*Transcribed page contents:*
-- Opening Marker --

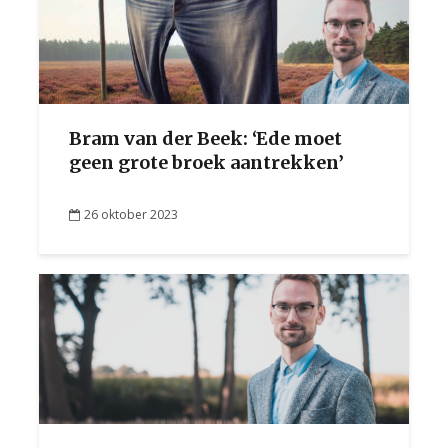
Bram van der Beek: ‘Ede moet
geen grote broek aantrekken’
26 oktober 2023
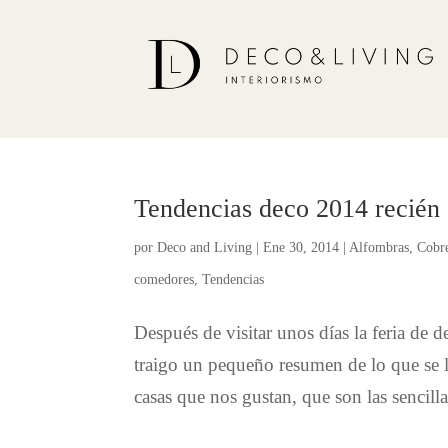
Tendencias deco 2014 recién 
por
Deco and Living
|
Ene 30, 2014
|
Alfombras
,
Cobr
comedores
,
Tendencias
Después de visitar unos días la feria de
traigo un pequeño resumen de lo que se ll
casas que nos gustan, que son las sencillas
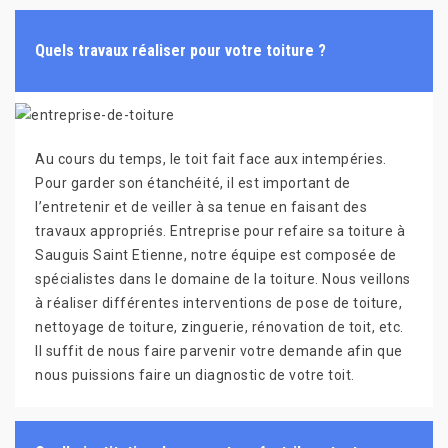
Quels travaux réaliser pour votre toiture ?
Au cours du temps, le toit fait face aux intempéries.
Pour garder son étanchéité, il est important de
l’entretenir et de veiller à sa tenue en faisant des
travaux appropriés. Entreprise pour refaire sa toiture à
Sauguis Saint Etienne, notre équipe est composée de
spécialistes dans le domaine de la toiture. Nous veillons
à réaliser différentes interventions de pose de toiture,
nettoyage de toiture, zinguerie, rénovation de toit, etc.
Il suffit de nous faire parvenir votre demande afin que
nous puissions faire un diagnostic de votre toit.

-- Closing Marker --

Format the lines of the listing between the line containing "Tendencias deco 2014 recién" and the line containing "casas que nos gustan, que son las sencillas", inclusive, as a JSON list of strings with one string per line and blank lines omitted.

*OUTPUT BELOW:*
[
  "Tendencias deco 2014 recién ",
  "por",
  "Deco and Living",
  "|",
  "Ene 30, 2014",
  "|",
  "Alfombras",
  ",",
  "Cobr",
  "comedores",
  ",",
  "Tendencias",
  "Después de visitar unos días la feria de",
  "traigo un pequeño resumen de lo que se ll",
  "casas que nos gustan, que son las sencillas"
]